[EXERCISE PASSAGE — start]

Storage Filesystems
Collaboration diagram for Storage Filesystems:

Modules

 AUFS Storage Filesystem (UFS Based)
 
 diskd Storage Filesystem (UFS Based)
 
 UFS Storage Filesystem
 
 swap.state File Structure
 

Classes

class  Rock::StoreFileSystem
 , More...
 
class  Fs::Ufs::StoreFSufs< TheSwapDir >
 

Detailed Description

Introduction

Traditionally, Squid has always used the Unix filesystem (UFS) to store cache objects on disk. Over the years, the poor performance of UFS has become very obvious. In most cases, UFS limits Squid to about 30-50 requests per second. Our work indicates that the poor performance is mostly due to the synchronous nature of open() and unlink() system calls, and perhaps thrashing of inode/buffer caches.
We want to try out our own, customized filesystems with Squid. In order to do that, we need a well-defined interface for the bits of Squid that access the permanent storage devices. We also require tighter control of the replacement policy by each storage module, rather than a single global replacement policy.

Build structure

The storage types live in src/fs/. Each subdirectory corresponds to the name of the storage type. When a new storage type is implemented configure.ac must be updated to autogenerate a Makefile in src/fs/foo/ from a Makefile.in file.
Todo:

DOCS: add template addition to configure.ac for storage module addition.

DOCS: add template Makefile.am for storage module addition.

configure will take a list of storage types through the –enable-store-io parameter. This parameter takes a list of space separated storage types. For example, –enable-store-io="ufs aufs" .
Each storage type must create an archive file in src/fs/foo/.a . This file is automatically linked into squid at compile time.
Each storage filesystem must inherit from StoreFileSystem and provide all virtual function hooks for squid to operate with.

Operation of a Storage Module

Squid understands the concept of multiple diverse storage directories. Each storage directory provides a caching object store, with object storage, retrieval, indexing and replacement.
Each open object has associated with it a storeIOState object. The storeIOState object is used to record the state of the current object. Each storeIOState can have a storage module specific data structure containing information private to the storage module.
Each SwapDir has the concept of a maximum object size. This is used as a basic hint to the storage layer in first choosing a suitable SwapDir. The checkobj function is then called for suitable candidate SwapDirs to find out whether it wants to store a given StoreEntry. A maxobjsize of -1 means 'any size'.

[EXERCISE PASSAGE — finish]

In the storage filesystems passage, what does a maxobjsize of -1 mean?

[DATASET — start]

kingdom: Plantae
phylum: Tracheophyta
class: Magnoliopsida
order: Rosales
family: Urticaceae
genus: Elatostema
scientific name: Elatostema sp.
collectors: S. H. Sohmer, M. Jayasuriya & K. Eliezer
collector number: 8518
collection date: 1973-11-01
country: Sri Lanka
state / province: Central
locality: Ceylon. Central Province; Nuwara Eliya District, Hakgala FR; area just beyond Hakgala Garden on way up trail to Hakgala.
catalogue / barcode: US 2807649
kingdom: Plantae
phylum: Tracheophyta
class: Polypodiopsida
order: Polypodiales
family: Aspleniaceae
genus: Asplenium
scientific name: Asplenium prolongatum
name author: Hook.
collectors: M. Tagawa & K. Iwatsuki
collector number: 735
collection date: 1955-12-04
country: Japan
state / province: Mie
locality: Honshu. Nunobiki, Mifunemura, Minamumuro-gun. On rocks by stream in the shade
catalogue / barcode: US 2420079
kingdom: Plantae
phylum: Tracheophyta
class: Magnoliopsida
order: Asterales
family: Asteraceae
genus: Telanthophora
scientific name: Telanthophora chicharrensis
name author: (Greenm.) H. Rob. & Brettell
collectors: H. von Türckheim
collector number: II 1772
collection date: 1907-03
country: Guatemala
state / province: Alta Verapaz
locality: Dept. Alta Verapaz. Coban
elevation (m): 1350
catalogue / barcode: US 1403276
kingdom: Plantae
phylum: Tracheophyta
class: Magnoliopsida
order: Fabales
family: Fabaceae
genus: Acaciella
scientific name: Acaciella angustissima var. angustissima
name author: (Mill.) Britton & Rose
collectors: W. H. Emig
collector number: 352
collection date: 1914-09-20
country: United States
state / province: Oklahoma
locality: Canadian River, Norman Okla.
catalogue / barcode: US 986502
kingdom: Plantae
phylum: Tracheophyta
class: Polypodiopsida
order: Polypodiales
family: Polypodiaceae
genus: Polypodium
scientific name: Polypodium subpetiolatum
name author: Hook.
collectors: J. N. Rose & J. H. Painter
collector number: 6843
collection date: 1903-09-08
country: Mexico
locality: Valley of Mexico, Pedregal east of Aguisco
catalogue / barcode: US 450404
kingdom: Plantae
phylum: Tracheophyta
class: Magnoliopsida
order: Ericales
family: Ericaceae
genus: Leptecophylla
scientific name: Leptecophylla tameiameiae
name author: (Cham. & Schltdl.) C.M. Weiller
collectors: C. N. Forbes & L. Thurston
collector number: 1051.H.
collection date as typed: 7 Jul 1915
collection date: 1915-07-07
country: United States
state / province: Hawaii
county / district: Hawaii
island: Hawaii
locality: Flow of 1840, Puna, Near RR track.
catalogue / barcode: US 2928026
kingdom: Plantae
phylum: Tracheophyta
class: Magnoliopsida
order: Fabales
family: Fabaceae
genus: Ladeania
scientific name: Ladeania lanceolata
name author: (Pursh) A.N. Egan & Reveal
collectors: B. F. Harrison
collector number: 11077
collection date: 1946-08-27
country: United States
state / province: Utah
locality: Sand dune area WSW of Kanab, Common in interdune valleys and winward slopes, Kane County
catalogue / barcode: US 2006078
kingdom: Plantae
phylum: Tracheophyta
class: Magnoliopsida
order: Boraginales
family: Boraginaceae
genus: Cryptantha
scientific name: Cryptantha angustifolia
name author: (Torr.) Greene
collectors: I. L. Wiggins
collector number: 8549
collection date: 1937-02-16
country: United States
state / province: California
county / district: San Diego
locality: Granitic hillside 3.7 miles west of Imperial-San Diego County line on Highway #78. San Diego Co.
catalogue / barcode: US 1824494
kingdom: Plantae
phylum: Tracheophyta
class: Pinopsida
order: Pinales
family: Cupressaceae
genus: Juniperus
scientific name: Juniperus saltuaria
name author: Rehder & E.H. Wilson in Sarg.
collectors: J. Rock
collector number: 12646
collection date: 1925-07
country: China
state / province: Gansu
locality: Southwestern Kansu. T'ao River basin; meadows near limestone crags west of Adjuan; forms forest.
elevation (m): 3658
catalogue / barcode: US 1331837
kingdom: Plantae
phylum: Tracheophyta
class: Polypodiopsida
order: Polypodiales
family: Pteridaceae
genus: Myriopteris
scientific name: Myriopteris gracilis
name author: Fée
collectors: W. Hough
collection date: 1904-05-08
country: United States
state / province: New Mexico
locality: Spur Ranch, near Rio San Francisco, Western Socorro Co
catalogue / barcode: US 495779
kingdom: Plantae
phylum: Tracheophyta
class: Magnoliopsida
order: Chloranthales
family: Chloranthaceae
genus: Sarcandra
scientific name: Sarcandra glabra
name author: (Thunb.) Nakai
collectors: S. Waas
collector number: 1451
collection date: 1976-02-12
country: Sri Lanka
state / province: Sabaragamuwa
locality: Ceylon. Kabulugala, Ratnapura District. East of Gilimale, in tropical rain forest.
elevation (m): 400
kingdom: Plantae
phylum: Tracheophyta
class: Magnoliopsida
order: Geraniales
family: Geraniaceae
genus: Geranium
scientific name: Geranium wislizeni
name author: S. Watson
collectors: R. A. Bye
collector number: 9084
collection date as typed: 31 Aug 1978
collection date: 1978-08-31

[DATASET — finish]

• [REPLY]: It means 'any size'.